The noun πνευμα (pneuma), which is often translated with "spirit," likewise comes from a verb that has to do with breathing (namely πνεω, pneo; and see our article on this verb to meet our noun's siblings), but this time the verb emphasizes a breathing out rather than in. The difference is colossal, because even though both inhaling and exhaling are part of the same process (namely breathing) and this very process demonstrates that a person is alive, the inhaling part is all about deeply needing something that you can get all around, whereas the exhaling part is about releasing waste products and the excess of stuff that you took for yourself but in the end had no need for.

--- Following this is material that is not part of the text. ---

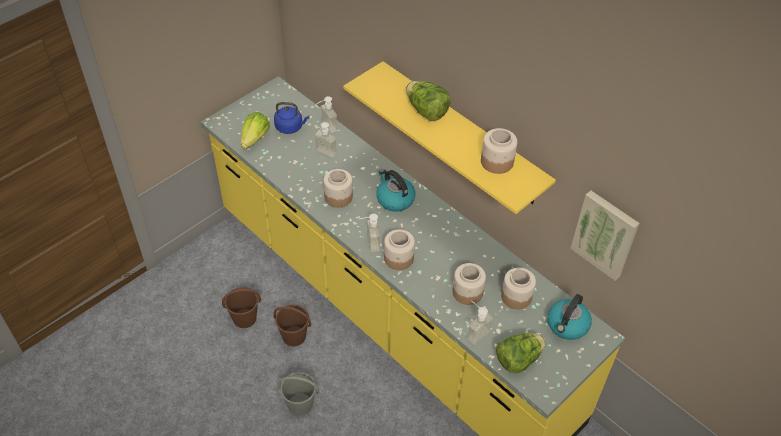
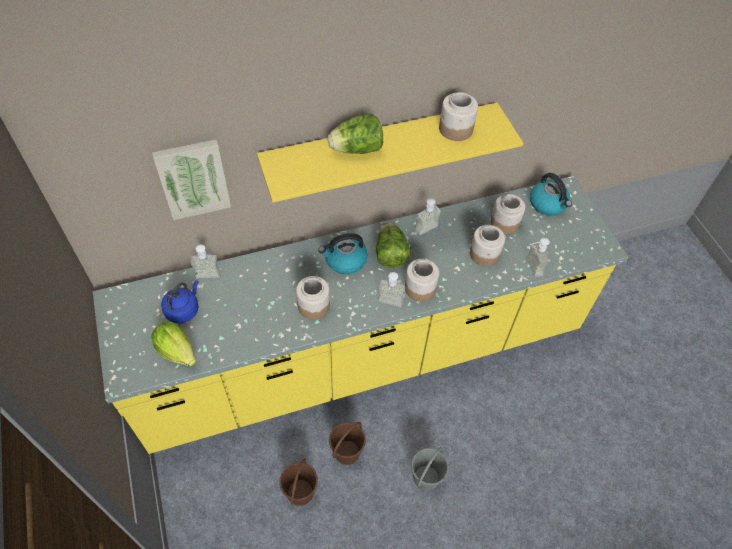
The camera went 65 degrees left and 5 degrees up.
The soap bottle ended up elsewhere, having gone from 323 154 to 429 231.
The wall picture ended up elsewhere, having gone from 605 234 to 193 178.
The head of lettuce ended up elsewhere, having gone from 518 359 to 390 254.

And of course, onto our breathing-out we can piggyback a wonderful array of signals, from whistles and shouts to Psalms and Shakespeare and even scent-signals that tell our neighbors whether we are healthy or not. And that's the key idea of the spirit: the ability to bond with other beings (including God) and create the larger structures we call societies and cultures (see for instance Daniel 10:20). Likewise the Holy Spirit is not a part of God but God doing something, predominantly uniting people into what's called the Body of Christ.

Spirit is a word like electricity; it doesn't sit at some specific location and does not take on the personality of the one it moves. Spirit leads elements into a common direction, just like the wind that waves through a field of standing grain or scoops up piles of leaves and makes them dance like birds in the air. Flocks of starlings or schools of fish operate on the spiritual principle, and so do bees and ants.

It may be a bit of a let down for people who believe that incense, rainbows and healing crystals are "spiritual things", but no, there are no "spiritual things" and all spirit is willful interaction and cooperation. Our cities are highly spiritual, but so of course is our language. It's taking eons of interaction and forming agreements to produce the language we use today, and there is very little on earth that is more spiritual than language (apart perhaps from the Internet).